Red Joan by Jennie Rooney

As a reader, I’m kind of a sucker.

It’s easy to take me by surprise. I didn’t see any of it coming in Gone Girl. Life of Pi  came to me from far out in left field.  And I admit it, it never even occurred to me that he would sell his precious pocket watch to buy his wife a beautiful hair pin.

My jaw has hit the floor in shock so many times, I should grow a beard to cover up the bruises.

So the emotional twist at the end of Jennie Rooney’s novel Red Joan struck me to quick completely by surprise.  Neither I nor the novel’s heroine had any idea what was coming.
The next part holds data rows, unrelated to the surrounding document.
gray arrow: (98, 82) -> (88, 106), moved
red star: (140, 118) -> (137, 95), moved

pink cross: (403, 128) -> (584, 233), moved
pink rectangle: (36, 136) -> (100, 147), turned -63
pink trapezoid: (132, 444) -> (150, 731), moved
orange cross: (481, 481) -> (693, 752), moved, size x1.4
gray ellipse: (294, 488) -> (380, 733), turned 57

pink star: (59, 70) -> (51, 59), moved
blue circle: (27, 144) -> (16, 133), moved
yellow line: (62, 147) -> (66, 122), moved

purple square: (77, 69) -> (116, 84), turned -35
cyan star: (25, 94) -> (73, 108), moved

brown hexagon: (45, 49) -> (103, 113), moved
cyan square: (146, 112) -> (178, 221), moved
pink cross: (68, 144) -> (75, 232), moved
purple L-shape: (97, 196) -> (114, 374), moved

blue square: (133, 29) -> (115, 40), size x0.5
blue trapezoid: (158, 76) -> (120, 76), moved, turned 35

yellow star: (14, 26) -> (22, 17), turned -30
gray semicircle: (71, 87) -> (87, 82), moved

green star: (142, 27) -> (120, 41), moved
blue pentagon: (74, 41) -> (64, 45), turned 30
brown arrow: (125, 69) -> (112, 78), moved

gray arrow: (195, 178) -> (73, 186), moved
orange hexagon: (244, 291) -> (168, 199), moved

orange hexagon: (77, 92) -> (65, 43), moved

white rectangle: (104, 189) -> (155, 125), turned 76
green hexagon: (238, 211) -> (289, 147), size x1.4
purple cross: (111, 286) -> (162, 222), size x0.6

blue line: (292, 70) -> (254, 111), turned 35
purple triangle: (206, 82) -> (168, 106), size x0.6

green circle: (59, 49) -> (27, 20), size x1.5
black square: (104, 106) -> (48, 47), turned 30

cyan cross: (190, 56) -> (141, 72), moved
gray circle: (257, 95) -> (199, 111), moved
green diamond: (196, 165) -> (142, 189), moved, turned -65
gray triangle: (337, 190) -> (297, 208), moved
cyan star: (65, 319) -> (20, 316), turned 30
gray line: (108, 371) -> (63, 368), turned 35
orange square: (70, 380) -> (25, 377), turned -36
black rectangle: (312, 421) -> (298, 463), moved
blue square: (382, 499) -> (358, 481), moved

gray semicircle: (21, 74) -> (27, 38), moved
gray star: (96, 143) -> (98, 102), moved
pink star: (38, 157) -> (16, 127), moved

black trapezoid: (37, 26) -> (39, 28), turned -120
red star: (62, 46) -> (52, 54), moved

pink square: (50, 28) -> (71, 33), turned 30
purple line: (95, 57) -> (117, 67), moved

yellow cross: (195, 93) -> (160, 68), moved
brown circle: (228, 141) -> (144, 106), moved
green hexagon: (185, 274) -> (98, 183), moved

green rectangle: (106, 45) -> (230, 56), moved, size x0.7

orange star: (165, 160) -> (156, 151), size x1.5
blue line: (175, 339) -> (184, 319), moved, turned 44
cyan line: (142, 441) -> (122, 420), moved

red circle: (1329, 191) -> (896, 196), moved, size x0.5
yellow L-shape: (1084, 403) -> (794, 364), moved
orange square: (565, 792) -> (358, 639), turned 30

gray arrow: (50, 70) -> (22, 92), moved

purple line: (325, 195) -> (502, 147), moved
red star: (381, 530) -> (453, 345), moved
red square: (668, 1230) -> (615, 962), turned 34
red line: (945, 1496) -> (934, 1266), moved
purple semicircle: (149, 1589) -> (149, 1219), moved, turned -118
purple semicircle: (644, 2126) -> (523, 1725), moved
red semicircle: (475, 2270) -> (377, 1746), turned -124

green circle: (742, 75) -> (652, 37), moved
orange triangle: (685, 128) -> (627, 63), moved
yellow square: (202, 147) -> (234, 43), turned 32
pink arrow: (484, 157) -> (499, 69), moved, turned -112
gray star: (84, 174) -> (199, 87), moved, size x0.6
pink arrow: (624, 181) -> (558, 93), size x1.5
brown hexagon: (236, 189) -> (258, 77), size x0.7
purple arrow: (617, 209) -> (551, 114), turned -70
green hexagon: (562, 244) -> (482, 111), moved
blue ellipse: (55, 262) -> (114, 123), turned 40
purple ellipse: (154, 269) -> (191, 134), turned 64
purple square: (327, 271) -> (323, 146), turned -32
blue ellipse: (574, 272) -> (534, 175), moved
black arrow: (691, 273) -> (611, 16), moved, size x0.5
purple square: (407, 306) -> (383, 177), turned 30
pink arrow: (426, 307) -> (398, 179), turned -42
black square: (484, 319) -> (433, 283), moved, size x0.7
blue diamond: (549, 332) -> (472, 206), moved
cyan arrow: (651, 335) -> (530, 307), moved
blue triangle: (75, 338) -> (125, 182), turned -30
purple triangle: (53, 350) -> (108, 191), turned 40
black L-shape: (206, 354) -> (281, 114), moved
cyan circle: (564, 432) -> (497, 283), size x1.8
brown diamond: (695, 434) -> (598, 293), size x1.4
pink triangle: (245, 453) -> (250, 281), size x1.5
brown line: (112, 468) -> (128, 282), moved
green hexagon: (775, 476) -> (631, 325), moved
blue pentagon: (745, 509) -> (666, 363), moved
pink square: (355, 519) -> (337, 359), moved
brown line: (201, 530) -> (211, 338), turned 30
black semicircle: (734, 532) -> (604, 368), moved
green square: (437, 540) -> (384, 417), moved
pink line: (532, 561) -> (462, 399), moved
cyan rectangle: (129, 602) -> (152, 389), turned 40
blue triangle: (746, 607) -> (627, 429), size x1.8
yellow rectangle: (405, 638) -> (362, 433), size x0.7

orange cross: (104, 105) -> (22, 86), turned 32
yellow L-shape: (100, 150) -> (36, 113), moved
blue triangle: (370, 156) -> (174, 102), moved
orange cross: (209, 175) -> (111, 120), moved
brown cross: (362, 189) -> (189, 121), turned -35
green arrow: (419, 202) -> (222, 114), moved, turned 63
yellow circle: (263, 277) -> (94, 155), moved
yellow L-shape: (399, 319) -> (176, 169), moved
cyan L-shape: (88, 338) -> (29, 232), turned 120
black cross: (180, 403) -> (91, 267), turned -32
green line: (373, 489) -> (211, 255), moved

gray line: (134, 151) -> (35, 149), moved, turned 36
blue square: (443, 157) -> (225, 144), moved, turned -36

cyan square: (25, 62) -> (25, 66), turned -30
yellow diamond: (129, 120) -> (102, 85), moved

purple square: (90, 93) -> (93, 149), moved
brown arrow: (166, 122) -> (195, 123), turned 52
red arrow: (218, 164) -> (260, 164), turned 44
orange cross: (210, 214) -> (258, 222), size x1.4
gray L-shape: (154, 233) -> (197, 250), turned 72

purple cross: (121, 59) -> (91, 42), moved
Red Joan is structured in a series of flashbacks, which is what gives the novel its tension.  Joan, an elderly English widow, is interrogated by agents of MI-5.  She is suspected of spying for the Soviets, passing them secrets about England’s work on the atomic bomb. As she is questioned the novel goes back to Joan’s youth.  She did work on the atom bomb, something she never told her son nor anyone else due to the Official Secrets Act.  She did travel with communist sympathizers back when Stalin was an ally.  She did fall in love with a man who became a Soviet agent and she did become an agent herself.

Red Joan worked for me as a spy thriller, as a character study, as something of a romance and as a portrait of a particular time in England when someone really could believe that giving the Soviets top-secret information was the right thing to do.

And then the ending broke our hearts, Joan’s and mine.